Como assim?A Unesco divulgou recentemente dados desafiantes para o Brasil. O nível de repetência, por exemplo, está perto de média de alguns países africanos. As deficiências estão em todos os níveis, na preparação dos professores, na infra-estrutura das escolas, no material didático e nos sistemas de ensino. Temos 30 milhões de analfabetos funcionais, crianças que chegam à 4.ª série sem ler e escrever e 2 milhões de professores que ganham mal, vendo na profissão um horizonte de frustrações. E isso só se resolve com dinheiro. E o país ainda continua a investir pouco em educação para corrigir essa falha diante dos desafios do progresso, à velocidade do mundo contemporâneo. Quando se compara o Brasil com investimentos de outros países se vê que a educação ainda não é prioridade, porque educação de qualidade custa dinheiro.
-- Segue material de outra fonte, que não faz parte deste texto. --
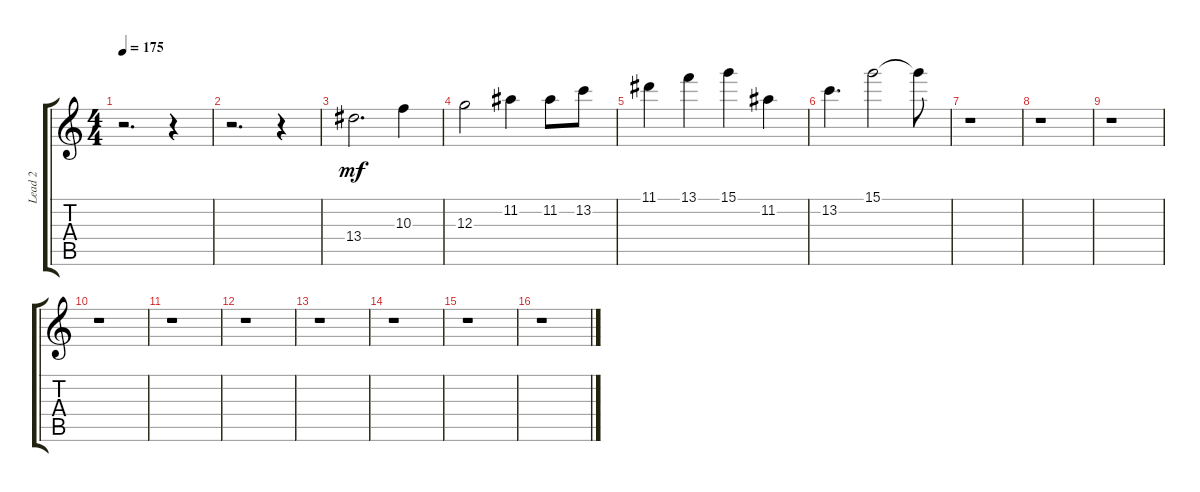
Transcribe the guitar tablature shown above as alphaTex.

\track ("Lead 2" "Lead 2") {instrument overdrivenguitar}
\staff {score tabs}
\tuning (E4 B3 G3 D3 A2 E2) {hide}
\ts (4 4)
\tempo 175
\clef g2
\ks c
r.2{d dy mf} r.4 |
r.2{d} r.4 |
13.4.2{d} 10.3.4 |
12.3.2 11.2.4 11.2.8 13.2.8 |
11.1.4 13.1.4 15.1.4 11.2.4 |
13.2.4{d} 15.1.2 15.1{t}.8 |
r.1 |
r.1 |
r.1 |
r.1 |
r.1 |
r.1 |
r.1 |
r.1 |
r.1 |
r.1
Quanto os outros países têm investido em educação?O Brasil investe hoje 4,2% do PIB e há um consenso de que deveria ao menos chegar a 7%. Com um investimento inferior é realmente impossível colocar a educação brasileira à altura do nosso tempo. A Malásia, por exemplo, que cresceu muito no mercado internacional nos últimos anos, investe 8,1% do PIB em educação ao ano, com um sistema já montado, e não deficitário como é o brasileiro. Outros países, também com estruturas exemplares, possuem investimentos interessantes porque colocam o tema como prioridade; a Dinamarca, 8,6%; Noruega, 7,6% e a Suécia, 7,3%. Para falar apenas de alguns. Se o Fundo de Manutenção e Desenvolvimento da Educação Básica (Fundeb) for aprovado, será o mínimo, mas pelo menos um pouco mais de dinheiro para a educação.

O que esperar do próximo presidente?Que as metas para a educação tenham a mesma importância de uma meta econômica. Conseguir rearranjos na legislação, dividir melhor as funções entre governo federal, Estados e municípios e criar sistemas de fiscalização que penalizem os culpados por desvios de dinheiro ou não cumprimento de metas. Fazer campanhas de conscientização das famílias. Se o filho repete na escola, os pais não se incomodam muito. Se bate o carro, é penalizado: isso mostra que educação também não é prioridade na família. Em resumo, é preciso ter uma política de educação legitimada e não de governo, que dure apenas quatro anos.